# My Hydraulic Tubing Bender conversion.



## TJS (Oct 22, 2003)

A few years back I converted a JD squared manual bender to a hydralic one. It used a 3/4HP motor that was direct drive to the pretty large Haldex pump. The motor would want to die out when trying to bend simple thin tubing. The pump had way to much volume for the motor output. I was going to get a smaller pump but that would mean changing the fittings and hoses which would be more costly and this meant reconfiguring the whole set up. Well my old man suggested I gear the pump down giving the motor a mechanical advantage. After some simple ratio math I ordered sprockets and weldable hubs from Surplus center.
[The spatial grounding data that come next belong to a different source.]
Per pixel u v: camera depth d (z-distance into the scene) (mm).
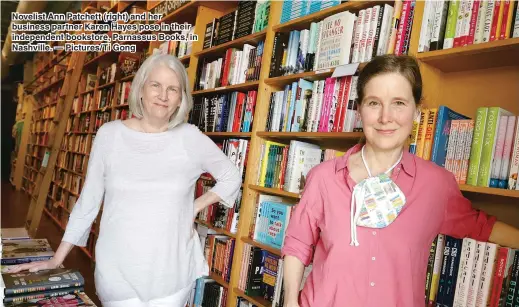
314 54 2127
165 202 1604
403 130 1018
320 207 1118
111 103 5086
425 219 1011
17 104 13492
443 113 1461
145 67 1634
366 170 1099
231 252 2500
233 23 2861
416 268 996
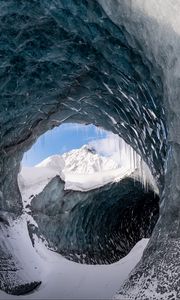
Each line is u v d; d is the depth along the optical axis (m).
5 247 15.08
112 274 15.98
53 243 21.78
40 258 16.84
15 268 14.47
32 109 16.28
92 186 25.89
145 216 36.03
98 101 15.61
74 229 25.09
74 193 24.17
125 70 11.65
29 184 20.91
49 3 10.36
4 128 16.16
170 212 8.26
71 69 13.62
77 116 18.09
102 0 9.13
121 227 33.69
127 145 19.08
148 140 13.55
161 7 8.02
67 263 17.27
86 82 14.33
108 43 11.02
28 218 18.83
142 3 8.36
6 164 17.73
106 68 12.56
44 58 13.09
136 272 8.32
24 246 16.55
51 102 16.25
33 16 11.05
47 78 14.32
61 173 23.58
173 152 8.40
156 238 8.48
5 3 10.32
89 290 14.33
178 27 7.78
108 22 9.98
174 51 7.88
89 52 12.26
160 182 13.05
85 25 10.84
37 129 18.31
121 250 31.58
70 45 12.27
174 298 6.96
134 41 9.57
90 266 17.11
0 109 14.98
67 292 14.33
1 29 11.53
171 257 7.62
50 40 12.13
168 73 8.29
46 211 21.53
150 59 9.30
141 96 11.96
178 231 7.84
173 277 7.27
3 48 12.35
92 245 27.53
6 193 17.95
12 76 13.74
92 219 28.03
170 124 8.56
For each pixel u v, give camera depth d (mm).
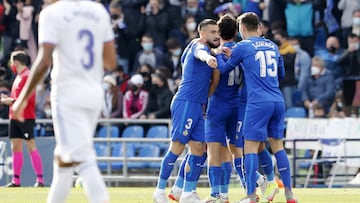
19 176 46656
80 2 19859
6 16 64562
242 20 29156
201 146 30641
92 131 19781
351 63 59562
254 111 28516
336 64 59750
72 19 19562
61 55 19500
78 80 19484
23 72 45188
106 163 54719
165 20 61875
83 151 19281
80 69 19484
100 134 56344
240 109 30281
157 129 55406
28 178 51562
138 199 34969
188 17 61250
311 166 50375
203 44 29625
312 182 51250
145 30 62188
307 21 60969
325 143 50969
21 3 64438
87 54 19609
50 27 19406
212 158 30672
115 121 54094
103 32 20031
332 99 58219
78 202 32344
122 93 58125
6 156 51562
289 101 58156
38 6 64625
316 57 58656
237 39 41594
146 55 60875
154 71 58500
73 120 19250
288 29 61062
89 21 19734
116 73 59719
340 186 50750
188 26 61156
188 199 30734
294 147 49875
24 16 64312
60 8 19609
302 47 61125
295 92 58500
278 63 29609
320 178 51594
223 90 30406
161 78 56906
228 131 31078
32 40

Total cost was $30.00. I had to make a plate and sort of hang the motor from the underside of the C-channel to get the sproket set up to work. After some machining and welding the plate it works great now. I was able to bend 2" x .150" wall with no strain on the motor and did it in less than 10 seconds. Now that the bender is usable, more projects here we come. 
Pics.


----------



## TJS (Oct 22, 2003)

More pics and vid.




























Video of bender.
http://www.tjsperformance.com/media/bender.avi


----------



## doubleedge (Aug 6, 2008)

Looks good. What do you plan to make with it?


----------



## TJS (Oct 22, 2003)

Probably just going to practice on how much is taken up when bending. Then a small project like a push bar that attaches to my MM1 truck side mount for the off plow season.
T.J.


----------



## IPLOWSNO (Oct 11, 2008)

very nice i need to get one do you have any idea to price a manual one


----------



## theonlybull (Oct 17, 2004)

nice. i'd love to have one of those kicking around for tube work..... 

running a chain at motor speed though.... kinda pushing it's speed limits


----------